The Giant returns to Coop that night. Coop knows this time he isn’t dreaming. The Giant forgot to tell him something: don’t search for all the answers at once. He says one person saw the third man the night Laura died, and three have seen him since, but not his actual body. Only one of these, known to Coop, is ready to talk now. And one last thing: you forgot something. The Giant then creates a ball of light that goes into Coop’s throat, and the Giant is gone.
At the hospital, Ronette has truly terrifying visions of Laura being viciously murdered by BOB in the train car, and awakens.
All in all, then, season 2 opens with a big damn bang. Right from the first scene they’re tackling all the loose ends from the season 1 finale, and they take giant strides – pun intended – towards starting to wrap up the case of Laura’s murder. Lynch returns to direct and he and Frost collaborated on the script for the first time since episode 3, and as such this is a re-establishment of the narrative and visual aesthetics that make TWIN PEAKS TWIN PEAKS. They bring back the expected quirks – for example the local who hollers, “Hot damn that’s good pie!” in the first diner scene – and they throw a heap of the unexpected on us by turning a major corner in the central mystery. This was the first full season order the series received, meaning unlike season 1, there were 22 episodes to air this time around, three times as many as had already aired, and with 21 still to go, audiences were starting to realize that they were on the verge of a solution. The final sequence of the episode – which for my money is the most frightening TWIN PEAKS ever gets with the shrieking and screaming and killing and that terrible, terrible eye contact from Laura – made it a certified fact that BOB was Laura’s killer. That would be like THE X-FILES finding definitive proof of aliens a dozen episodes in to its 10-season run. The only questions left, it would seem, are who exactly is BOB, and where is he? That is, those would be the only questions left if in revealing them, Lynch hadn’t also asked a much larger question, one that would set the tone for the show past the “resolution” of Laura Palmer’s murder: sure, there’s an ending coming, but what the hell is it going to be?
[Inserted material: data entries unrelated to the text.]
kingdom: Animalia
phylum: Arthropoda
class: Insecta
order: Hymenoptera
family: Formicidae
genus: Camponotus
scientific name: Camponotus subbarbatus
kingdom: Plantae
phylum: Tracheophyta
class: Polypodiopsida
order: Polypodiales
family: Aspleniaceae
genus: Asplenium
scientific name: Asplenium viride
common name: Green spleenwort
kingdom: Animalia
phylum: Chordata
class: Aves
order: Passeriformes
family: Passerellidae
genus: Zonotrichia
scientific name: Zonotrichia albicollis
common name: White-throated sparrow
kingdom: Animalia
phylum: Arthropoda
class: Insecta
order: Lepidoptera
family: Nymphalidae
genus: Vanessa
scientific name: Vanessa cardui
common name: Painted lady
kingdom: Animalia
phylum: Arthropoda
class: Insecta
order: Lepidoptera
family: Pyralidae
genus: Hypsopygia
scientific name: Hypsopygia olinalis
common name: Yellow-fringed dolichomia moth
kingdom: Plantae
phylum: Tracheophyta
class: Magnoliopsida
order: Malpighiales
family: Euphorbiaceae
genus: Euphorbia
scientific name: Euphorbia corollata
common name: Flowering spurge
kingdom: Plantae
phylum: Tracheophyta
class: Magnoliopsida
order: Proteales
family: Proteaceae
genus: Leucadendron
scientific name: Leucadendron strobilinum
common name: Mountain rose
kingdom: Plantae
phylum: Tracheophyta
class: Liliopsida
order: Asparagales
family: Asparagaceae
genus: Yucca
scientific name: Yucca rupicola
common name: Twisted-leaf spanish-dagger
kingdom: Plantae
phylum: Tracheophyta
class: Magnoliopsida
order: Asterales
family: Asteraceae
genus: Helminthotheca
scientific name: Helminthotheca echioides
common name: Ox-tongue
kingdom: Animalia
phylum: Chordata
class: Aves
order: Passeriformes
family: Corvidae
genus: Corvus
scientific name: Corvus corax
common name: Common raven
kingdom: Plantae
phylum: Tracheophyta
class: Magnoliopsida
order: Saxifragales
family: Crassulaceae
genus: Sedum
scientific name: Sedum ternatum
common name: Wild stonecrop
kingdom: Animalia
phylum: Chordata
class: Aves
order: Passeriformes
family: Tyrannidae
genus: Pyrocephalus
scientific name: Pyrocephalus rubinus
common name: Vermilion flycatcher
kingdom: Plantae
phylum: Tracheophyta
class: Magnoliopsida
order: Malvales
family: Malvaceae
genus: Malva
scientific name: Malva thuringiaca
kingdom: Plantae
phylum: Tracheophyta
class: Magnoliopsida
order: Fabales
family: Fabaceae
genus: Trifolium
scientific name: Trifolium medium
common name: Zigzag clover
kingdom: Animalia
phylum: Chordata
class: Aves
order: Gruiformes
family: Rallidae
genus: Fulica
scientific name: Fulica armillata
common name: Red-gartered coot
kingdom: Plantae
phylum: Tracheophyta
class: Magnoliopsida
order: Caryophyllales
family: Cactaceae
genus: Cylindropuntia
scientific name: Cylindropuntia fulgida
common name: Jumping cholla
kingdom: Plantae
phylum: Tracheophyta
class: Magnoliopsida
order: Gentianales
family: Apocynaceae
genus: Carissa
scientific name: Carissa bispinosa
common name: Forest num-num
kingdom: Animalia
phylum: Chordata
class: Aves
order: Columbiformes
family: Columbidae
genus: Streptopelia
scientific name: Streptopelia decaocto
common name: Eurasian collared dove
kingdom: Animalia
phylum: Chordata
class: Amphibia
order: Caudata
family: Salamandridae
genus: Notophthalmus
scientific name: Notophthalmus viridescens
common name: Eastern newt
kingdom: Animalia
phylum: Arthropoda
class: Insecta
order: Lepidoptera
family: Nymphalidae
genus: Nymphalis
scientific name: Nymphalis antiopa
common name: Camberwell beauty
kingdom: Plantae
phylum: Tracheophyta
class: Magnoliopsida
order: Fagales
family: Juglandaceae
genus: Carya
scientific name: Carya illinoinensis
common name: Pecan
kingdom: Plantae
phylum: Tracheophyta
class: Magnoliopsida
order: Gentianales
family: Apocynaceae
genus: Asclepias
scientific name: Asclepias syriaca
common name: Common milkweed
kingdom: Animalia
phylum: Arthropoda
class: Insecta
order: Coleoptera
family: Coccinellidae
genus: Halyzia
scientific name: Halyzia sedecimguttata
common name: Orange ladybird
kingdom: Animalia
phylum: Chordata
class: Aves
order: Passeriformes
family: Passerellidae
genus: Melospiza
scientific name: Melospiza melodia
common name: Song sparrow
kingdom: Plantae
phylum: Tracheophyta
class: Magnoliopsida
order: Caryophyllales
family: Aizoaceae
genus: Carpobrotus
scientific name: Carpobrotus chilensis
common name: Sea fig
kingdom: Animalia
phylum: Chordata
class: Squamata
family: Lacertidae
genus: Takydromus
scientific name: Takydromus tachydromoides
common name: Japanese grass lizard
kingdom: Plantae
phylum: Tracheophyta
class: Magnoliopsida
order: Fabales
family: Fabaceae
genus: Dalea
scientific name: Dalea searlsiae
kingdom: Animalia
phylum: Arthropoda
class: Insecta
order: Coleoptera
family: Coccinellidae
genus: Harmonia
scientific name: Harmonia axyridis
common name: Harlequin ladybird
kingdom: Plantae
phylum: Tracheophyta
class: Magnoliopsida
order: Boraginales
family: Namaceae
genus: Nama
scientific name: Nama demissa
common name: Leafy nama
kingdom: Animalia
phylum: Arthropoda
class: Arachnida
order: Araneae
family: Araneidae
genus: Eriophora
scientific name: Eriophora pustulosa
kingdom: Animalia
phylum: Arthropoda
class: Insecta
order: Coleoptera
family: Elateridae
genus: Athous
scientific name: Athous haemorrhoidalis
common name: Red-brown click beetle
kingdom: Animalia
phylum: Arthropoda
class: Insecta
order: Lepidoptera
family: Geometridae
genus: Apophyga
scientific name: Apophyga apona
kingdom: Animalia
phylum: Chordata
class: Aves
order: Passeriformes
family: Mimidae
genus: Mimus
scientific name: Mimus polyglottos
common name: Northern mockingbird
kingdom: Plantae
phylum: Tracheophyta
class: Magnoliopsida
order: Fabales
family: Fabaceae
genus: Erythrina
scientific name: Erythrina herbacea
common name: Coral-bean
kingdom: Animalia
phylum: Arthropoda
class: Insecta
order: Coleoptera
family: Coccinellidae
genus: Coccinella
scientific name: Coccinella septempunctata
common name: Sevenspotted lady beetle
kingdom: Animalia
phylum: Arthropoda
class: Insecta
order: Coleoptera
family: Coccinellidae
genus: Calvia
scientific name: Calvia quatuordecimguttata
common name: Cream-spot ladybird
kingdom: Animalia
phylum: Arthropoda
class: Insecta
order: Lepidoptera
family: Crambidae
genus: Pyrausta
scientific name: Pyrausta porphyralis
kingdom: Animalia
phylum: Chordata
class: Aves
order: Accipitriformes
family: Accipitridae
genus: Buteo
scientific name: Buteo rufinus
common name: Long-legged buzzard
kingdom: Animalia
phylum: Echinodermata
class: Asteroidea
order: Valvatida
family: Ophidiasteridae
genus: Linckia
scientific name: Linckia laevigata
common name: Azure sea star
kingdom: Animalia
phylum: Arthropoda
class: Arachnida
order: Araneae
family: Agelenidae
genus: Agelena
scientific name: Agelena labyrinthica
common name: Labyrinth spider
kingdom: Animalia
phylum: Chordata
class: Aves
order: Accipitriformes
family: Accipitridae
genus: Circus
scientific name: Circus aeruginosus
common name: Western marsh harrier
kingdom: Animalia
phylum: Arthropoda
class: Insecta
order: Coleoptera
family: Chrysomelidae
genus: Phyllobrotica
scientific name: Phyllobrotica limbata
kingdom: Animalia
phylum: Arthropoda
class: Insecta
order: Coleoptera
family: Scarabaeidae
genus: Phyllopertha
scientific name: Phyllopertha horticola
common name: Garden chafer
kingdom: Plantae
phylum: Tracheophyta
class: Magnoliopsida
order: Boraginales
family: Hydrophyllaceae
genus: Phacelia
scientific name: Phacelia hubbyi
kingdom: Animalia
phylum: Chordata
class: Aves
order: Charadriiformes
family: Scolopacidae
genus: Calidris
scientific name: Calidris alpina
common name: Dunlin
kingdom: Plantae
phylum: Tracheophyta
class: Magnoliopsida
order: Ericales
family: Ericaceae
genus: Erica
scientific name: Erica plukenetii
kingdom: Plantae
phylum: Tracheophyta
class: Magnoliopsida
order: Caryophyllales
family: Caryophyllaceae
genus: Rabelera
The decision to wrap up the central mystery sooner than later came from the network, not Lynch and Frost, and this for many folks is the central executive decision that tanked the show. If the creators had been left to their own devices, who knows how or for how long they might have let the case play out. But that wasn’t what happened, as even with phenomena the bottom line trumps the narrative, and as a result we got this episode, which can be viewed, I think, as almost like the other side of the coin of the quiet and atmospheric pilot, or a negative version. There’s so much information crammed in here the characterization is mostly expository, in contrast to the pilot, where the info was scant and the characters took center stage. Wherever we’re being led at the end of the season 2 premiere, we know it’s nowhere expected, which is precisely what we were expecting.